(Extracted page text data)
Content starts
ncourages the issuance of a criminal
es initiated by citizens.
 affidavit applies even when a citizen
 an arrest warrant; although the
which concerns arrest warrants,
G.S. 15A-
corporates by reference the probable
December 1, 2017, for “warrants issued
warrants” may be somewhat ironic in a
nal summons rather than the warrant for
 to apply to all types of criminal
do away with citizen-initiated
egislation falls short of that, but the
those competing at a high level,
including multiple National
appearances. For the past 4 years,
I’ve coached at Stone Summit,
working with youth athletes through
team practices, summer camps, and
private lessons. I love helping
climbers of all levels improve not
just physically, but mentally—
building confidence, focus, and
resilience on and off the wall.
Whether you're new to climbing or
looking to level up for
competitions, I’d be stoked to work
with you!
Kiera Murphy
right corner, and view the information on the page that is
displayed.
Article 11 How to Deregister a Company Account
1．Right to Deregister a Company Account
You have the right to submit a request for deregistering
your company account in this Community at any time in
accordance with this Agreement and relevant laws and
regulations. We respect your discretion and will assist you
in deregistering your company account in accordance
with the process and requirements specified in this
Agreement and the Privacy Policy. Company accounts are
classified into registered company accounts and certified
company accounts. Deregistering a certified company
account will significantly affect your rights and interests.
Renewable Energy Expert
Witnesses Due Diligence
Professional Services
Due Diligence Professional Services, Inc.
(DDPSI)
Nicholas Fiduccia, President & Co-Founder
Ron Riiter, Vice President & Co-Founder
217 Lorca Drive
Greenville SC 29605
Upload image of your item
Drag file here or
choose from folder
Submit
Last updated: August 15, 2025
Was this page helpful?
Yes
Content ends
● To-do item: Filter the entries above down to the lines containing the word "warrants".

● Output of the task:
which concerns arrest warrants,
December 1, 2017, for “warrants issued
warrants” may be somewhat ironic in a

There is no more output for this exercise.